Question

Two wires having different densities are joined at $x=0.$ An incident wave $y=A_{0}sin(\omega t-k_{1}x)$ travelling to the right in the wire $x\le 0.$ If $K_2$ is the wave vector of the transmitted wave, then the ratio of the amplitude of the reflected wave to that of the incident wave is:

• A. $\frac{A_r}{A_0}=\frac{k_1-k_2}{k_1+k_2}$
• B. $\frac{A_r}{A_0}=\frac{k_1+k_2}{k_1-k_2}$
• C. $\frac{A_r}{A_0}=\frac{2k_1{k}_2}{k_1+k_2}$
• D. $\frac{A_r}{A_0}=\frac{2k_1}{k_1+k_2}$

Answer 1

The correct option is A $\frac{A_r}{A_0}=\frac{k_1-k_2}{k_1+k_2}$

The given incident wave equation is $y=A_{o}sin(wt-k_{1}x)$

where $A_o$ is the amplitude of the incident wave.
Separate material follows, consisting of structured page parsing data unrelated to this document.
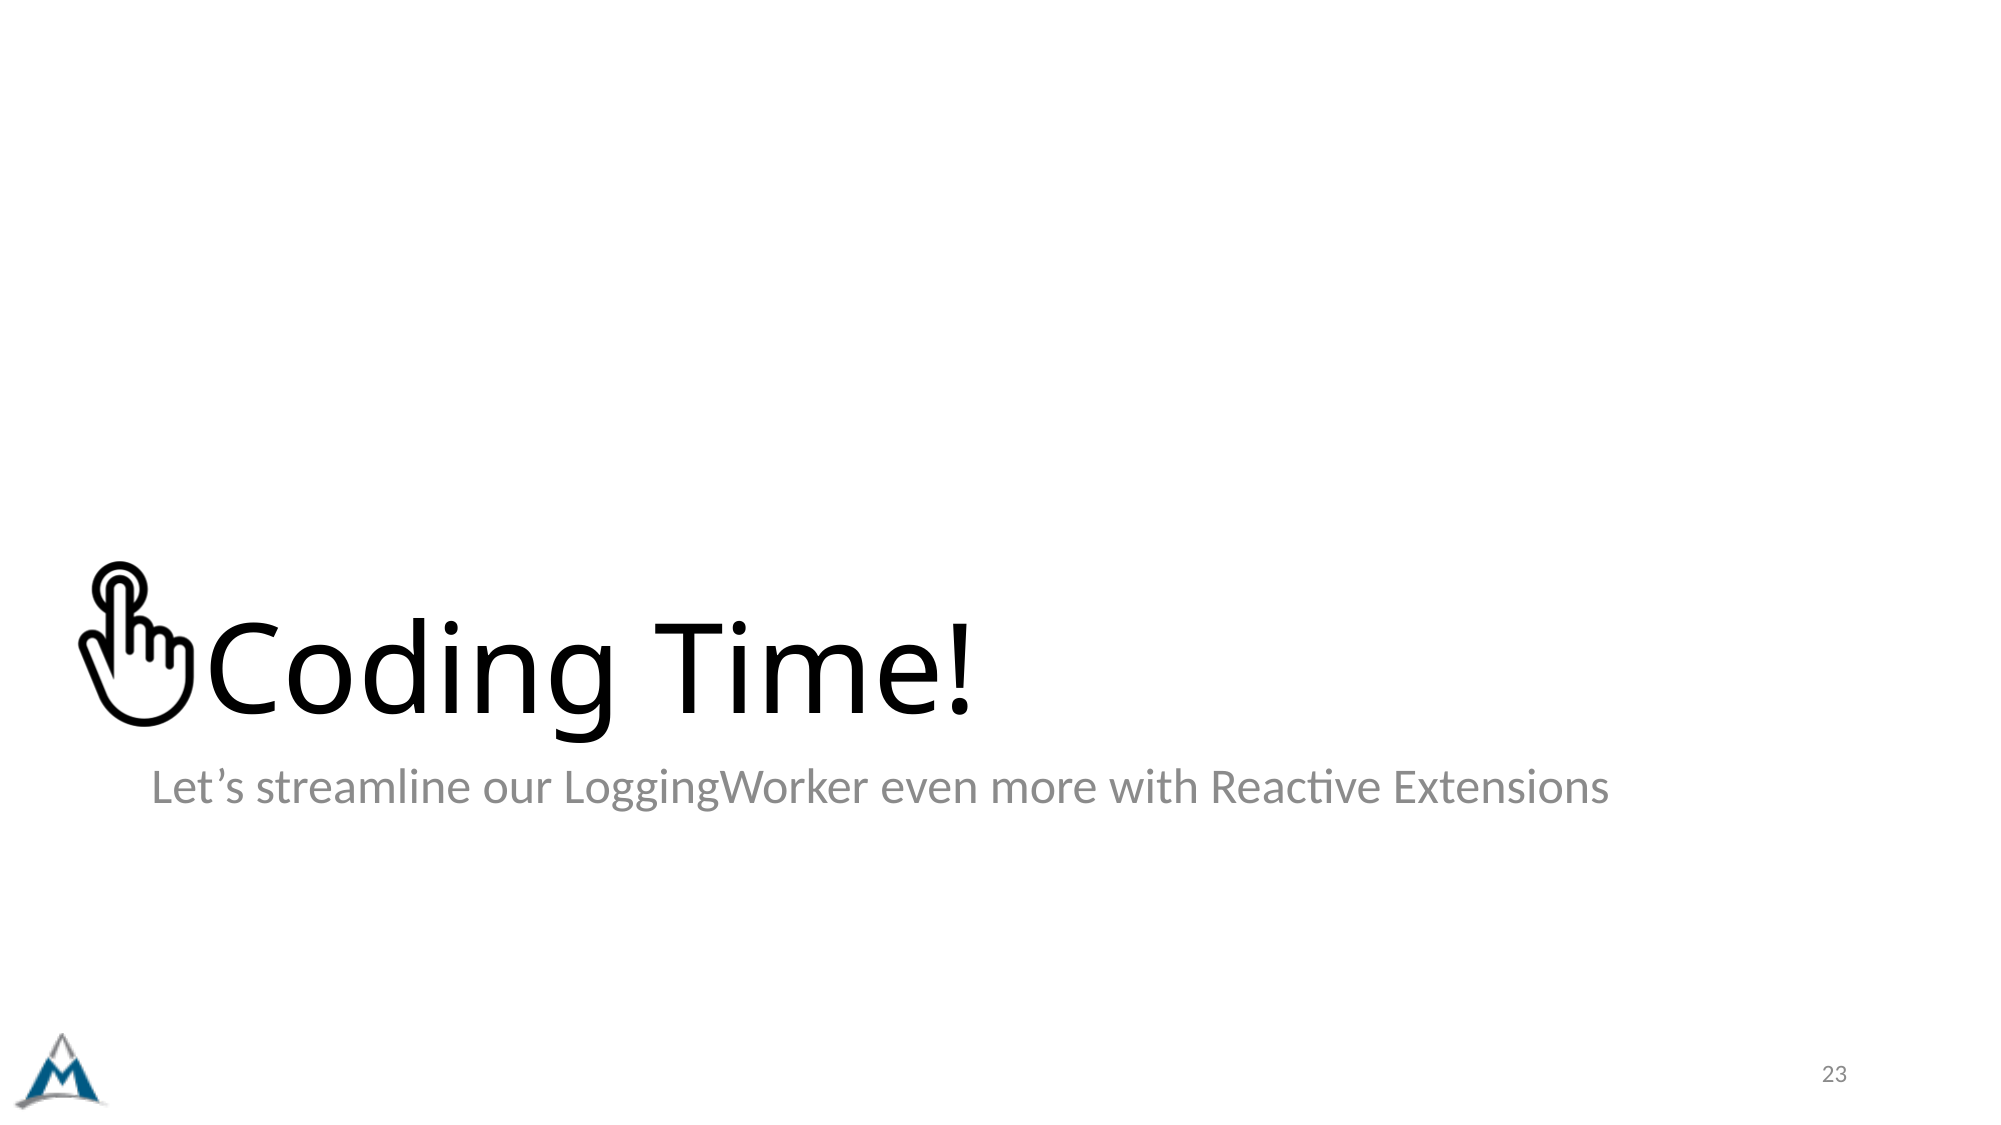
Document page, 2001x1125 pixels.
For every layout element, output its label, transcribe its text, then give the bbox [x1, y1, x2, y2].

title Coding Time! [188, 280, 1862, 749]
slide_number 23 [1412, 1042, 1863, 1103]
picture [12, 1033, 112, 1112]
list Let’s streamline our LoggingWorker even more with Reactive Extensions [136, 752, 1862, 999]
picture [48, 556, 224, 732]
Let $A_r$ and $A_t$ are the amplitudes of the reflected and transmitted waves respectively.

Thus the reflected wave is $y_r=A_{r}sin(wt+k_{1}x)$ for $x\le 0$

And the transmitted wave is $y_t=A_{t}sin(wt-k_{2}x)$ for $x\ge 0$

Now applying the boundary conditions:

At $x=0$, $y+y_r=y_t$ ............(1) for all values of $t$

$⟹A_o+A_r=A_t$ ..............(a) (for $t=0$)
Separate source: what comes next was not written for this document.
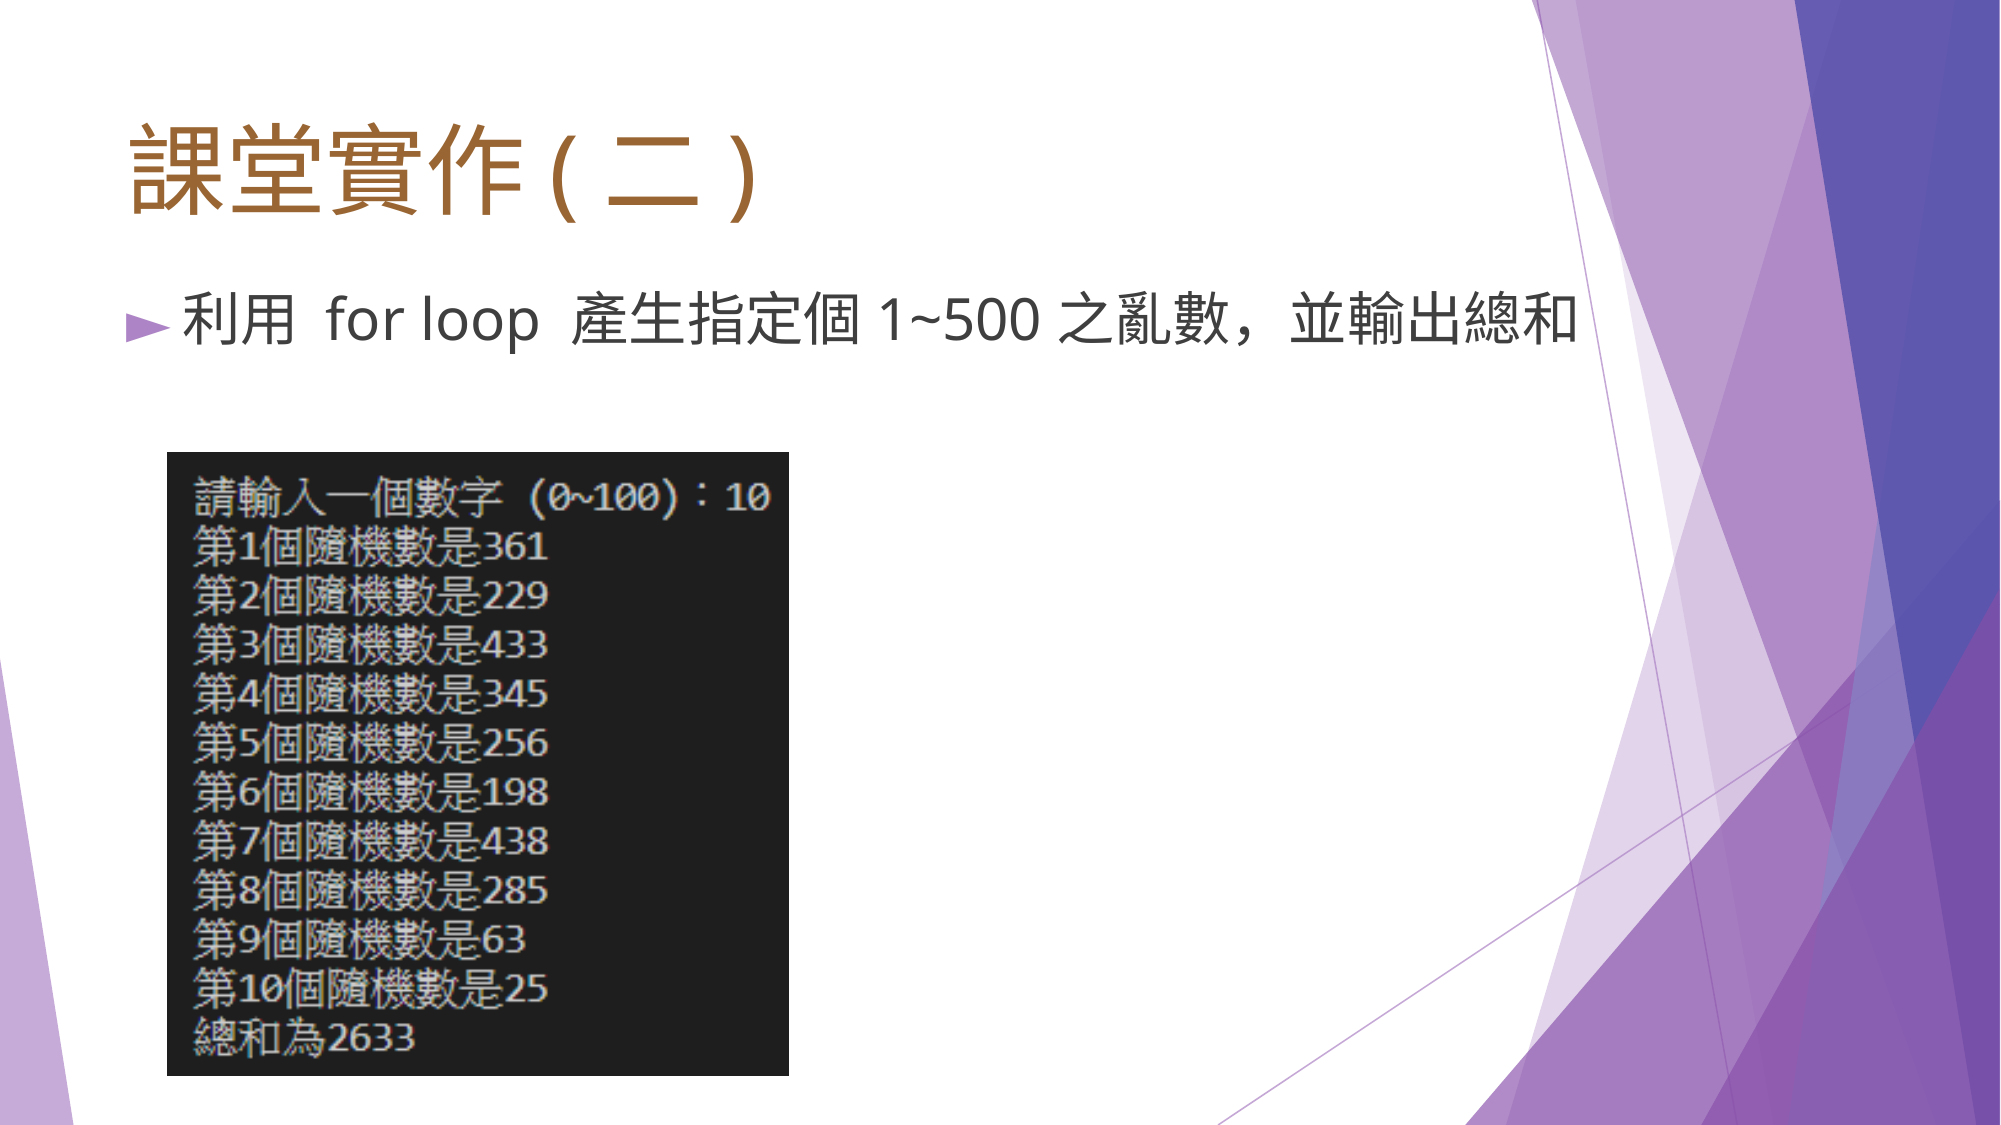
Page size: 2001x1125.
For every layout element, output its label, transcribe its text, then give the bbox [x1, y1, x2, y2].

picture [167, 452, 790, 1077]
title 課堂實作(二) [111, 99, 1612, 225]
list 利用 for loop 產生指定個1~500之亂數，並輸出總和 [111, 274, 1612, 1125]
Also differentiating (1) w.r.t $x$, gives $\frac{dy}{dx}+\frac{d{y}_r}{dx}=\frac{d{y}_t}{dx}$ for all values of $t$

$⟹-k_1{A}_o+k_1{A}_r=-k_2{A}_t$ (at $x=0$ and $t=0$)

Thus $A_o-A_r=\frac{k_2}{k_1}{A}_t$ .............(b)

From (a) and (b) eliminating $A_t$ $⟹\frac{A_r}{A_o}=\frac{k_1-k_2}{k_1+k_2}$